# Will This Work For My MotherBoard?



## Pandora123 (Nov 21, 2009)

Hey guys first time using this forum for help. My question is if this liquid cooling would work for my Motherboard. I have an ASUS M2N68-LA motherborad with an AMD althlon 64 x2 Dual Core processor 5600+. My processer is running really hot lately and i want to keep the temp. at about 47C or somewhere close to there. Its at 56C right now. I just wanna check if this would work my motherboard and processor.

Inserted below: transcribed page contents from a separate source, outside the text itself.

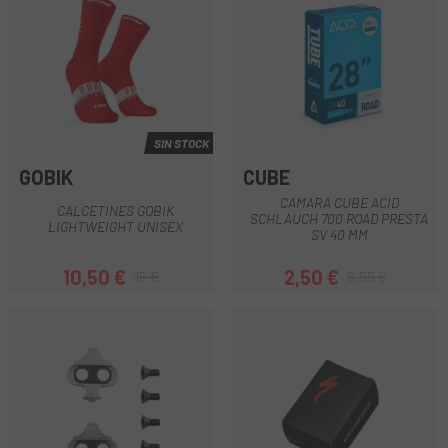
SIN STOCK
GOBIK
CUBE
CAMARA CUBE ACID
CALCETINES GOBIK
SCHLAUCH 700 ROAD PRESTA
LIGHTWEIGHT UNISEX
SV 40 MM
10,50 €
2,50 €
15 €
6,95 €
Precio
Precio regular
Precio
Precio regular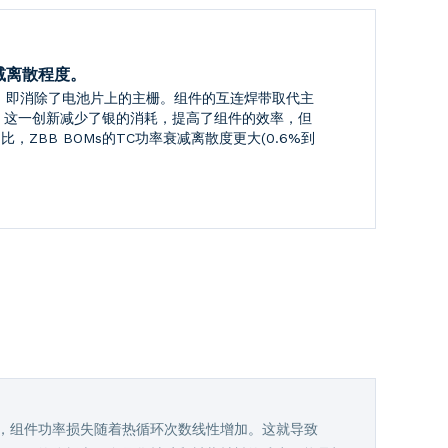
减离散程度。
B，即消除了电池片上的主栅。组件的互连焊带取代主
。这一创新减少了银的消耗，提高了组件的效率，但
，ZBB BOMs的TC功率衰减离散度更大(0.6%到
良，组件功率损失随着热循环次数线性增加。这就导致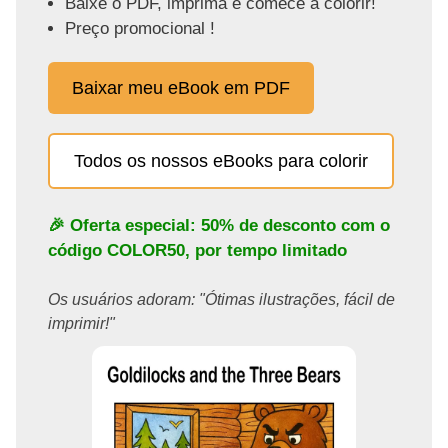
Baixe o PDF, imprima e comece a colorir!
Preço promocional !
Baixar meu eBook em PDF
Todos os nossos eBooks para colorir
🎉 Oferta especial: 50% de desconto com o
código
COLOR50
, por tempo limitado
Os usuários adoram: "Ótimas ilustrações, fácil de
imprimir!"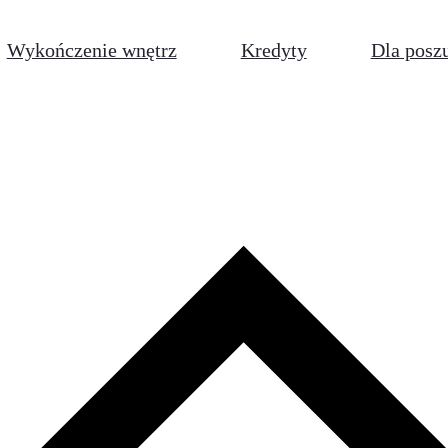
Wykończenie wnętrz
Kredyty
Dla posz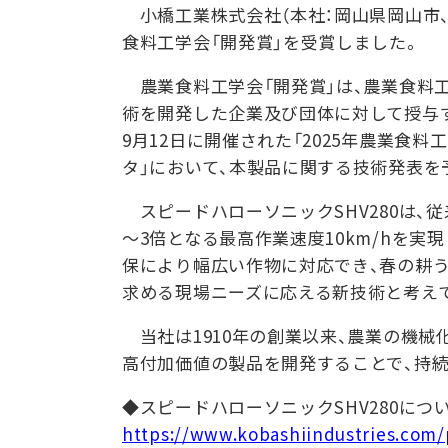
小橋工業株式会社（本社：岡山県岡山市、代
食料工学会「開発賞」を受賞しました。
農業食料工学会「開発賞」は、農業食料
術を開発した企業及び団体に対して授与
9月12日に開催された「2025年農業食料
タ」において、本製品に関する技術発表を
スピードハローソニックSHV280は、
～3倍となる最高作業速度10km/hを実
保により幅広い作物に対応でき、春の耕
求める現場ニーズに応える新技術と考え
当社は1910年の創業以来、農業の機械
高付加価値の製品を開発することで、持
◆スピードハローソニックSHV280につ
https://www.kobashiindustries.com/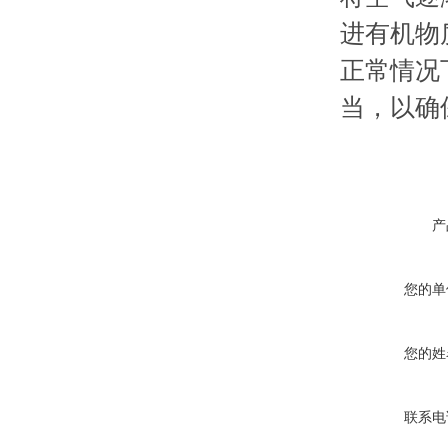
进有机物
正常情况
当，以确
产
您的单
您的姓
联系电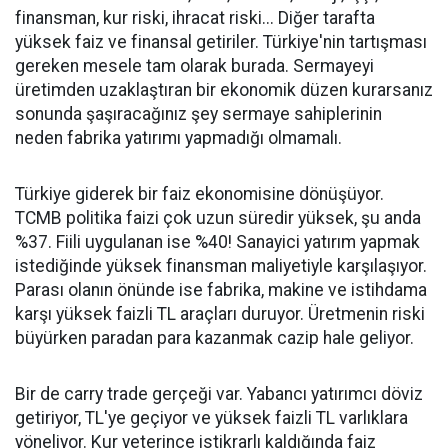
finansman, kur riski, ihracat riski... Diğer tarafta
yüksek faiz ve finansal getiriler. Türkiye'nin tartışması
gereken mesele tam olarak burada. Sermayeyi
üretimden uzaklaştıran bir ekonomik düzen kurarsanız
sonunda şaşıracağınız şey sermaye sahiplerinin
neden fabrika yatırımı yapmadığı olmamalı.
Türkiye giderek bir faiz ekonomisine dönüşüyor.
TCMB politika faizi çok uzun süredir yüksek, şu anda
%37. Fiili uygulanan ise %40! Sanayici yatırım yapmak
istediğinde yüksek finansman maliyetiyle karşılaşıyor.
Parası olanın önünde ise fabrika, makine ve istihdama
karşı yüksek faizli TL araçları duruyor. Üretmenin riski
büyürken paradan para kazanmak cazip hale geliyor.
Bir de carry trade gerçeği var. Yabancı yatırımcı döviz
getiriyor, TL'ye geçiyor ve yüksek faizli TL varlıklara
yöneliyor. Kur yeterince istikrarlı kaldığında faiz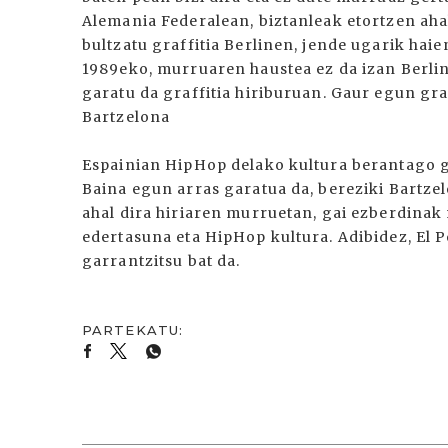
Alemania Federalean, biztanleak etortzen ah
bultzatu graffitia Berlinen, jende ugarik h
1989eko, murruaren haustea ez da izan Berlin
garatu da graffitia hiriburuan. Gaur egun gra
Bartzelona
Espainian HipHop delako kultura berantago g
Baina egun arras garatua da, bereziki Bartze
ahal dira hiriaren murruetan, gai ezberdinak n
edertasuna eta HipHop kultura. Adibidez, El
garrantzitsu bat da.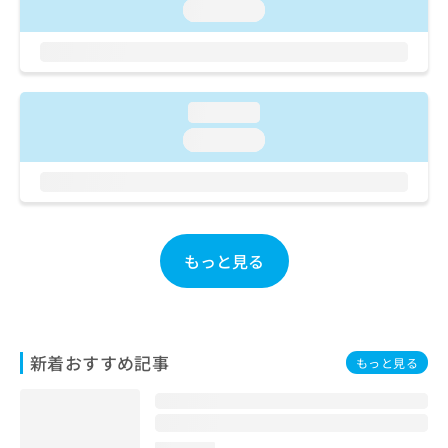
loading...
お
問
い
合
わ
loading...
せ
は
loading...
こ
ち
ら
もっと見る
新着おすすめ記事
もっと見る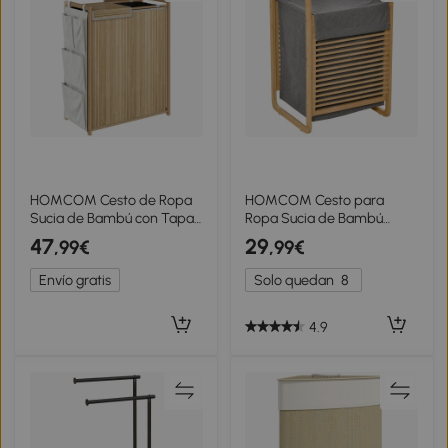
HOMCOM Cesto de Ropa
HOMCOM Cesto para
Sucia de Bambú con Tapa
Ropa Sucia de Bambú
120L con 2 Bolsas con
Cesto Rectangular de Ropa
47
29
,99€
,99€
Cordón Extraíbles y
Portátil con Tapa y Bolsa
Lavables Bolsillos Laterales
Extraíble Mueble de Baño
Envío gratis
Solo quedan
8
Natural
Dormitorio 40x35,5x60,5
cm Color Natural y Gris
4.9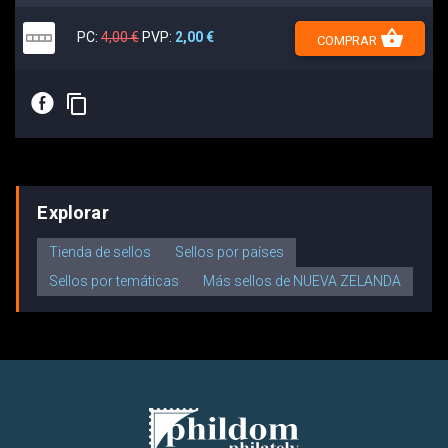
shopping_basket
PC:
4,00 €
PVP:
2,00 €
COMPRAR
E
content_copy
Explorar
Tienda de sellos
Sellos por países
Sellos por temáticas
Más sellos de NUEVA ZELANDA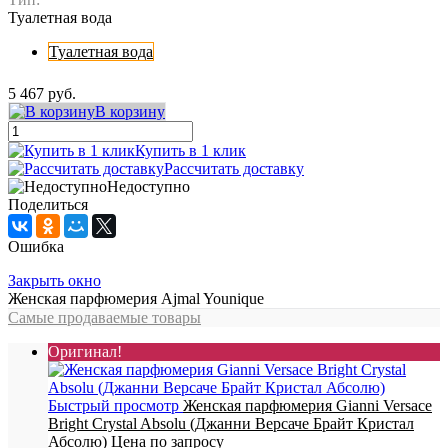
Туалетная вода
Туалетная вода
5 467 руб.
В корзину
Купить в 1 клик
Рассчитать доставку
Недоступно
Поделиться
Ошибка
Закрыть окно
Женская парфюмерия Ajmal Younique
Самые продаваемые товары
Оригинал!
Быстрый просмотр
Женская парфюмерия Gianni Versace
Bright Crystal Absolu (Джанни Версаче Брайт Кристал
Абсолю)
Цена по запросу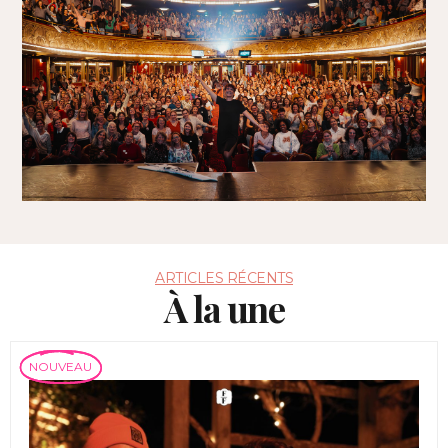
ARTICLES RÉCENTS
À la une
NOUVEAU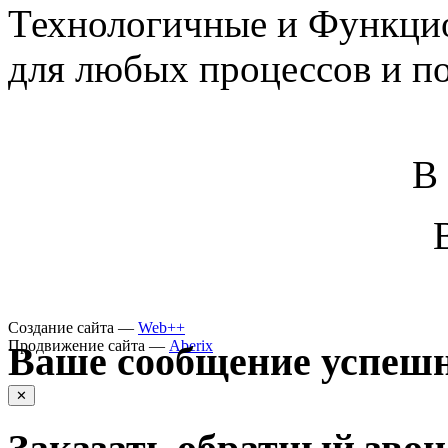
Технологичные и Функцио
для любых процессов и п
В
Создание сайта —
Web++
Продвижение сайта —
Aberix
Ваше сообщение успешн
✕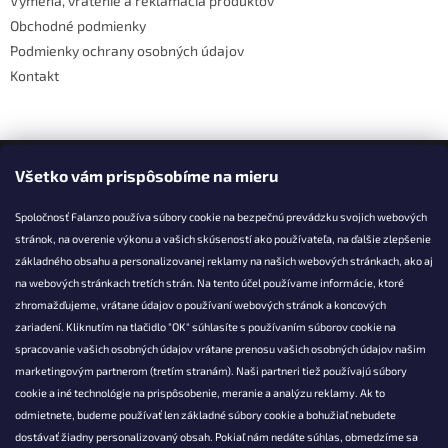
Výmena, vrátenie a reklamácia produktov
Obchodné podmienky
Podmienky ochrany osobných údajov
Kontakt
Facebook
Všetko vám prispôsobíme na mieru
Spoločnosť Falanzo používa súbory cookie na bezpečnú prevádzku svojich webových
stránok, na overenie výkonu a vašich skúseností ako používateľa, na ďalšie zlepšenie
základného obsahu a personalizovanej reklamy na našich webových stránkach, ako aj
KONTAKT
na webových stránkach tretích strán. Na tento účel používame informácie, ktoré
zhromažďujeme, vrátane údajov o používaní webových stránok a koncových
info@falanzo.sk
zariadení. Kliknutím na tlačidlo "OK" súhlasíte s používaním súborov cookie na
Falanzo.sk
spracovanie vašich osobných údajov vrátane prenosu vašich osobných údajov našim
FalanzoSK
marketingovým partnerom (tretím stranám). Naši partneri tiež používajú súbory
cookie a iné technológie na prispôsobenie, meranie a analýzu reklamy. Ak to
odmietnete, budeme používať len základné súbory cookie a bohužiaľ nebudete
dostávať žiadny personalizovaný obsah. Pokiaľ nám nedáte súhlas, obmedzíme sa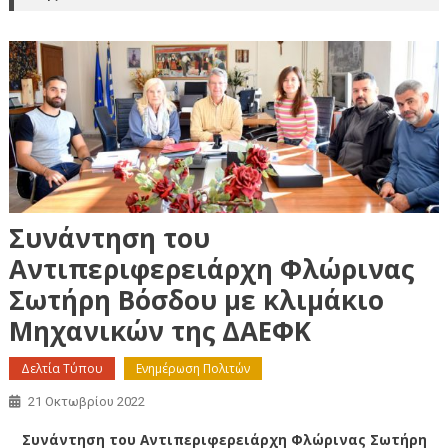
Συνάντηση του
Αντιπεριφερειάρχη Φλώρινας
Σωτήρη Βόσδου με κλιμάκιο
Μηχανικών της ΔΑΕΦΚ
Δελτία Τύπου
Ενημέρωση Πολιτών
21 Οκτωβρίου 2022
Συνάντηση του Αντιπεριφερειάρχη Φλώρινας Σωτήρη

http://www.tigerdirect.com/applications/SearchTools/item-details.asp?EdpNo=5267687&CatId=1871


----------



## manic (Aug 2, 2005)

Not really up on amd, but it does support am2/am3 processors. Looks like
it will work.
Im impressed with the size of it, most are bulky and ackward, and usually
require case modding. Doesnt seem to be the case with this one..
If you can, and you should, mount the radiator outside of the case.
Good luck.


----------



## dai (Jul 2, 2004)

it's very cheap for water cooling equipment

the closed circuit i find iffy as plastic pipes have a certain amount of fluid evaporation loss

unless they are a rubber composition


----------



## Phædrus241 (Mar 28, 2009)

The Corsair H50 is a very good closed-loop water cooling kit. It doesn't leak, good quality seals, high-quality caulking, no unnecessary joints or anything. It'll go years without leaking. It has a couple of flaws, but it's the best CPU water cooling under $100.


----------